# Audiocontrol 2XS



## tinctorus (Oct 5, 2009)

I did a search but didnt really come up with a ton of info on this unit.

I recently got this unit in trade and was wondering everyones thoughts on it, I mainly wanted it to Crossover my mid bass speakers and liked the idea that it comes with a 90hz module installed but can easily be changed with something as simple as a little math and 6 resistors

Basically just want your guy's thoughts on this piece if you have any experience with it please

Thanks all
Tinctorus


----------



## Candisa (Sep 15, 2007)

tinctorus said:


> I did a search but didnt really come up with a ton of info on this unit.
> 
> I recently got this unit in trade and was wondering everyones thoughts on it, I mainly wanted it *to EQ my mid bass* speakers and liked the idea that it comes with a 90hz module installed but can easily be changed with something as simple as a little math and 6 resistors
> 
> ...


I don't know what you think a 2XS is, but it is *not* an equalizer, it's just a 2-way active crossover with subsonic, nothing more or less than that!


----------



## tinctorus (Oct 5, 2009)

Candisa said:


> I don't know what you think a 2XS is, but it is *not* an equalizer, it's just a 2-way active crossover with subsonic, nothing more or less than that!

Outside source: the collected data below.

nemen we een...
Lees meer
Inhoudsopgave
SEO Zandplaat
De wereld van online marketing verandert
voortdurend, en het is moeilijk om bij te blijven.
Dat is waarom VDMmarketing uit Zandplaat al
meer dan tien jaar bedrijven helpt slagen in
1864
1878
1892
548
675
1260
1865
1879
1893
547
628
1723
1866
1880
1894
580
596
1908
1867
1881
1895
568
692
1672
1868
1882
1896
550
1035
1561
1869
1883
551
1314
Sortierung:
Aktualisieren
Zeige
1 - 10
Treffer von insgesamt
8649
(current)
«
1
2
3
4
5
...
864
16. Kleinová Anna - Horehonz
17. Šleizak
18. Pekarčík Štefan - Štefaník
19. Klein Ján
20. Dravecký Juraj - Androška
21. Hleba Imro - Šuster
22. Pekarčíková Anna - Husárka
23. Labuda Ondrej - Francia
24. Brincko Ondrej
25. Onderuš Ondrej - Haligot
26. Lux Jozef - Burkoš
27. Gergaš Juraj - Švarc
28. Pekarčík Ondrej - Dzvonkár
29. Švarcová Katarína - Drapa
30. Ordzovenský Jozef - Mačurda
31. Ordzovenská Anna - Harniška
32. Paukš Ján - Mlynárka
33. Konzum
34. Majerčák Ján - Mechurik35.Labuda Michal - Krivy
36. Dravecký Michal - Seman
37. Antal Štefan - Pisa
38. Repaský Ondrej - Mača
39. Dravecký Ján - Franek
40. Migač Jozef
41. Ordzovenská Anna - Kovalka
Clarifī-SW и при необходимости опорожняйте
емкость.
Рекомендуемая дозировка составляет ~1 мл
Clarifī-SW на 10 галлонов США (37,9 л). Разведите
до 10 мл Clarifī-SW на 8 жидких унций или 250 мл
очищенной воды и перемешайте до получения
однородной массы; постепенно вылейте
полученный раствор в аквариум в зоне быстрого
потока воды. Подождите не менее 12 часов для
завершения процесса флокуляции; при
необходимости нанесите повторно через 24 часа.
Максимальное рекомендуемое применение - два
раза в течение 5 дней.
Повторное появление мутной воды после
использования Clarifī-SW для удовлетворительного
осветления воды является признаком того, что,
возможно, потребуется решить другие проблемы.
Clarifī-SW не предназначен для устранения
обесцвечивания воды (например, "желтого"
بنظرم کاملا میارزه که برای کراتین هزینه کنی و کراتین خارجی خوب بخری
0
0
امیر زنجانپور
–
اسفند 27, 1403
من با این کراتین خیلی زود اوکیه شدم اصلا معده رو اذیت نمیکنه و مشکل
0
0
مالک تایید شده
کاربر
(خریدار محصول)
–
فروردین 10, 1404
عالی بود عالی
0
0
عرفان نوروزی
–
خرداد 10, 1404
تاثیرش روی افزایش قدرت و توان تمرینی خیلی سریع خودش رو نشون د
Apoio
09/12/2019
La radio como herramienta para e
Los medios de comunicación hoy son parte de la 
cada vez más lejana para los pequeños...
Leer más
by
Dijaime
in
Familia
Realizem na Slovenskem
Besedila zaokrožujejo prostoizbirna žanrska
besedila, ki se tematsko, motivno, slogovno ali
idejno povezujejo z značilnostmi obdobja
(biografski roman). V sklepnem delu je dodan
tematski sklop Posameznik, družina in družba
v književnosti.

Yeah I realized after I posted that I said EQ but meant crossover...Sorry

Either way I think it may work for what I need it to do


----------



## Candisa (Sep 15, 2007)

Basically, it's a bandpass crossover and a high-pass crossover. AudioControl crossovers have 1 downside (I have an EQX and a 4XS myself): you can't create gaps or overlaps since there's 1 module for both the low-pass of the bandpass crossover and the high-pass.
I solve this by using frequencies that I also have on my equalizer, so I can cut to create a gap or boost to create overlap.


----------